_RECORDS FOR THIS TASK_

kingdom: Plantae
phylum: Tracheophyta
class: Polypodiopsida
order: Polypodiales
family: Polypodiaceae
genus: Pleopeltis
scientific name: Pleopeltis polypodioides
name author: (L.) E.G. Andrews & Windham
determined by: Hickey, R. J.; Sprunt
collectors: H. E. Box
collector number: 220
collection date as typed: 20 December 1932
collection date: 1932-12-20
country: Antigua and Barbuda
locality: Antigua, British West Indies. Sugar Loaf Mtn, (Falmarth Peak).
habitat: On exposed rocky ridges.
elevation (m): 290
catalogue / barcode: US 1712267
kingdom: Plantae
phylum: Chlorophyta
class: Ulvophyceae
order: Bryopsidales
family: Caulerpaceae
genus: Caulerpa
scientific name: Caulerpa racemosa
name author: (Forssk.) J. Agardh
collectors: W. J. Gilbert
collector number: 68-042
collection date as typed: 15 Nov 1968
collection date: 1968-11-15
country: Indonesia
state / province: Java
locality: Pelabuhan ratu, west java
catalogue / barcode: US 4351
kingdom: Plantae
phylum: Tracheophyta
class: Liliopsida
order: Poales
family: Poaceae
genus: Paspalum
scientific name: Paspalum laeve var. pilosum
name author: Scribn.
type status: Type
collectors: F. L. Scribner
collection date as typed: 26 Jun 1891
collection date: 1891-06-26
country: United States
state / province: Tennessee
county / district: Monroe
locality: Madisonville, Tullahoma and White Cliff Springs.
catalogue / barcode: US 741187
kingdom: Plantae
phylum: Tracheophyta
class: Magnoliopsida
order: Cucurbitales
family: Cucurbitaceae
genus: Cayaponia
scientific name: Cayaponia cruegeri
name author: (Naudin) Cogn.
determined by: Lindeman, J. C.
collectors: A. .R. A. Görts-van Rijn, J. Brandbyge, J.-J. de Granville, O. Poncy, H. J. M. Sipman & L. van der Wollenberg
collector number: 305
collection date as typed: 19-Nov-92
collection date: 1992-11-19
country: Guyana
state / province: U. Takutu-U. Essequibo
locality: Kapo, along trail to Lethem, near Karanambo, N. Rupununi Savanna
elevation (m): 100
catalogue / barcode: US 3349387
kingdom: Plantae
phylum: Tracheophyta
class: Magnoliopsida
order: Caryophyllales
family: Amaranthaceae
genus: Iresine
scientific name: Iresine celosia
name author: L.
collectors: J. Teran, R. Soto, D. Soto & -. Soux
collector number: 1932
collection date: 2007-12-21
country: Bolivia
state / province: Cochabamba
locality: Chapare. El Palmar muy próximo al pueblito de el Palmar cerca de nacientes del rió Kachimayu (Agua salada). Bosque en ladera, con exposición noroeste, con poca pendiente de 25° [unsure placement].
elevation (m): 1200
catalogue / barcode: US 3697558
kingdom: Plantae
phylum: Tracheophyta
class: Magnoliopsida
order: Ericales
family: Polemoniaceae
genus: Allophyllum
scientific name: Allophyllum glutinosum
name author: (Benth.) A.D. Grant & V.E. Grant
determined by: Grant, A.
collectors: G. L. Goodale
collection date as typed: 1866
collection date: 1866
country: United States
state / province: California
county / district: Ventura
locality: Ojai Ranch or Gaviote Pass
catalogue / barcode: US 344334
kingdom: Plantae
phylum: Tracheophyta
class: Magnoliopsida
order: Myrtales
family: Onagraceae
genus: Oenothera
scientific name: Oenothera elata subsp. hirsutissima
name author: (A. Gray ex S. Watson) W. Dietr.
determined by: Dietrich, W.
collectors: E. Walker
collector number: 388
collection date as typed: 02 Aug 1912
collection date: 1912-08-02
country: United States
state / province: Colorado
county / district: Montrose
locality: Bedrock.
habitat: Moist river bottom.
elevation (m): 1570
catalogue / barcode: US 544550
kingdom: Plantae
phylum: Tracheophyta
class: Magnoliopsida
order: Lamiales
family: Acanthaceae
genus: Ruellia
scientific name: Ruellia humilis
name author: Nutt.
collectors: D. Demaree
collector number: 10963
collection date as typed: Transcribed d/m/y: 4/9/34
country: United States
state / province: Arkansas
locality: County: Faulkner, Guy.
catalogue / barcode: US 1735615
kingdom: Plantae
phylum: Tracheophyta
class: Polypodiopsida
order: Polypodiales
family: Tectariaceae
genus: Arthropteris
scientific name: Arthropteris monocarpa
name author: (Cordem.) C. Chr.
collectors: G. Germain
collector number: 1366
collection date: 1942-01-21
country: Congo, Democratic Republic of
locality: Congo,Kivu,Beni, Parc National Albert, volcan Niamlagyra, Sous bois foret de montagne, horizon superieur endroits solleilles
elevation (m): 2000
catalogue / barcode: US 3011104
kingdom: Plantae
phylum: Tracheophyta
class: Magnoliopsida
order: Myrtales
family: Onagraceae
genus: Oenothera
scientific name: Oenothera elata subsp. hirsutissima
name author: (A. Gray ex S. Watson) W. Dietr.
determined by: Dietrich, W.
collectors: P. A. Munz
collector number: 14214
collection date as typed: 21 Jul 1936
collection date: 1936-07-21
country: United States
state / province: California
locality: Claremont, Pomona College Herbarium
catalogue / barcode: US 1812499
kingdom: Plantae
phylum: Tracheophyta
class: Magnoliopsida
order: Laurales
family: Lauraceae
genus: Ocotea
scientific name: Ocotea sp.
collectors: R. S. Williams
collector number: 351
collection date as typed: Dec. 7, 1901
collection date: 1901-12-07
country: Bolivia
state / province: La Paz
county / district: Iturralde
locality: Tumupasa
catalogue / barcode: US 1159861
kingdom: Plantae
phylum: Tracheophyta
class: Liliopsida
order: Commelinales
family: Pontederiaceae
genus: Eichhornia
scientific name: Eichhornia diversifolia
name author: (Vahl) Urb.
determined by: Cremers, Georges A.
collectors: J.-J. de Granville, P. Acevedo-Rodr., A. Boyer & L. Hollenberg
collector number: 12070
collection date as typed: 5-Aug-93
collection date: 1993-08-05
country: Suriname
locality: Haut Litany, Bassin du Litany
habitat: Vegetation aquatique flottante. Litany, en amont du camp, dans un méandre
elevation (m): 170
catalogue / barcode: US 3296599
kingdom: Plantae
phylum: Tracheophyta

_CHALLENGE_
In the listing above, change every "catalogue / barcode" to "catalog number" and keep every other line the same.

_WRITTEN SOLUTION_
kingdom: Plantae
phylum: Tracheophyta
class: Polypodiopsida
order: Polypodiales
family: Polypodiaceae
genus: Pleopeltis
scientific name: Pleopeltis polypodioides
name author: (L.) E.G. Andrews & Windham
determined by: Hickey, R. J.; Sprunt
collectors: H. E. Box
collector number: 220
collection date as typed: 20 December 1932
collection date: 1932-12-20
country: Antigua and Barbuda
locality: Antigua, British West Indies. Sugar Loaf Mtn, (Falmarth Peak).
habitat: On exposed rocky ridges.
elevation (m): 290
catalog number: US 1712267
kingdom: Plantae
phylum: Chlorophyta
class: Ulvophyceae
order: Bryopsidales
family: Caulerpaceae
genus: Caulerpa
scientific name: Caulerpa racemosa
name author: (Forssk.) J. Agardh
collectors: W. J. Gilbert
collector number: 68-042
collection date as typed: 15 Nov 1968
collection date: 1968-11-15
country: Indonesia
state / province: Java
locality: Pelabuhan ratu, west java
catalog number: US 4351
kingdom: Plantae
phylum: Tracheophyta
class: Liliopsida
order: Poales
family: Poaceae
genus: Paspalum
scientific name: Paspalum laeve var. pilosum
name author: Scribn.
type status: Type
collectors: F. L. Scribner
collection date as typed: 26 Jun 1891
collection date: 1891-06-26
country: United States
state / province: Tennessee
county / district: Monroe
locality: Madisonville, Tullahoma and White Cliff Springs.
catalog number: US 741187
kingdom: Plantae
phylum: Tracheophyta
class: Magnoliopsida
order: Cucurbitales
family: Cucurbitaceae
genus: Cayaponia
scientific name: Cayaponia cruegeri
name author: (Naudin) Cogn.
determined by: Lindeman, J. C.
collectors: A. .R. A. Görts-van Rijn, J. Brandbyge, J.-J. de Granville, O. Poncy, H. J. M. Sipman & L. van der Wollenberg
collector number: 305
collection date as typed: 19-Nov-92
collection date: 1992-11-19
country: Guyana
state / province: U. Takutu-U. Essequibo
locality: Kapo, along trail to Lethem, near Karanambo, N. Rupununi Savanna
elevation (m): 100
catalog number: US 3349387
kingdom: Plantae
phylum: Tracheophyta
class: Magnoliopsida
order: Caryophyllales
family: Amaranthaceae
genus: Iresine
scientific name: Iresine celosia
name author: L.
collectors: J. Teran, R. Soto, D. Soto & -. Soux
collector number: 1932
collection date: 2007-12-21
country: Bolivia
state / province: Cochabamba
locality: Chapare. El Palmar muy próximo al pueblito de el Palmar cerca de nacientes del rió Kachimayu (Agua salada). Bosque en ladera, con exposición noroeste, con poca pendiente de 25° [unsure placement].
elevation (m): 1200
catalog number: US 3697558
kingdom: Plantae
phylum: Tracheophyta
class: Magnoliopsida
order: Ericales
family: Polemoniaceae
genus: Allophyllum
scientific name: Allophyllum glutinosum
name author: (Benth.) A.D. Grant & V.E. Grant
determined by: Grant, A.
collectors: G. L. Goodale
collection date as typed: 1866
collection date: 1866
country: United States
state / province: California
county / district: Ventura
locality: Ojai Ranch or Gaviote Pass
catalog number: US 344334
kingdom: Plantae
phylum: Tracheophyta
class: Magnoliopsida
order: Myrtales
family: Onagraceae
genus: Oenothera
scientific name: Oenothera elata subsp. hirsutissima
name author: (A. Gray ex S. Watson) W. Dietr.
determined by: Dietrich, W.
collectors: E. Walker
collector number: 388
collection date as typed: 02 Aug 1912
collection date: 1912-08-02
country: United States
state / province: Colorado
county / district: Montrose
locality: Bedrock.
habitat: Moist river bottom.
elevation (m): 1570
catalog number: US 544550
kingdom: Plantae
phylum: Tracheophyta
class: Magnoliopsida
order: Lamiales
family: Acanthaceae
genus: Ruellia
scientific name: Ruellia humilis
name author: Nutt.
collectors: D. Demaree
collector number: 10963
collection date as typed: Transcribed d/m/y: 4/9/34
country: United States
state / province: Arkansas
locality: County: Faulkner, Guy.
catalog number: US 1735615
kingdom: Plantae
phylum: Tracheophyta
class: Polypodiopsida
order: Polypodiales
family: Tectariaceae
genus: Arthropteris
scientific name: Arthropteris monocarpa
name author: (Cordem.) C. Chr.
collectors: G. Germain
collector number: 1366
collection date: 1942-01-21
country: Congo, Democratic Republic of
locality: Congo,Kivu,Beni, Parc National Albert, volcan Niamlagyra, Sous bois foret de montagne, horizon superieur endroits solleilles
elevation (m): 2000
catalog number: US 3011104
kingdom: Plantae
phylum: Tracheophyta
class: Magnoliopsida
order: Myrtales
family: Onagraceae
genus: Oenothera
scientific name: Oenothera elata subsp. hirsutissima
name author: (A. Gray ex S. Watson) W. Dietr.
determined by: Dietrich, W.
collectors: P. A. Munz
collector number: 14214
collection date as typed: 21 Jul 1936
collection date: 1936-07-21
country: United States
state / province: California
locality: Claremont, Pomona College Herbarium
catalog number: US 1812499
kingdom: Plantae
phylum: Tracheophyta
class: Magnoliopsida
order: Laurales
family: Lauraceae
genus: Ocotea
scientific name: Ocotea sp.
collectors: R. S. Williams
collector number: 351
collection date as typed: Dec. 7, 1901
collection date: 1901-12-07
country: Bolivia
state / province: La Paz
county / district: Iturralde
locality: Tumupasa
catalog number: US 1159861
kingdom: Plantae
phylum: Tracheophyta
class: Liliopsida
order: Commelinales
family: Pontederiaceae
genus: Eichhornia
scientific name: Eichhornia diversifolia
name author: (Vahl) Urb.
determined by: Cremers, Georges A.
collectors: J.-J. de Granville, P. Acevedo-Rodr., A. Boyer & L. Hollenberg
collector number: 12070
collection date as typed: 5-Aug-93
collection date: 1993-08-05
country: Suriname
locality: Haut Litany, Bassin du Litany
habitat: Vegetation aquatique flottante. Litany, en amont du camp, dans un méandre
elevation (m): 170
catalog number: US 3296599
kingdom: Plantae
phylum: Tracheophyta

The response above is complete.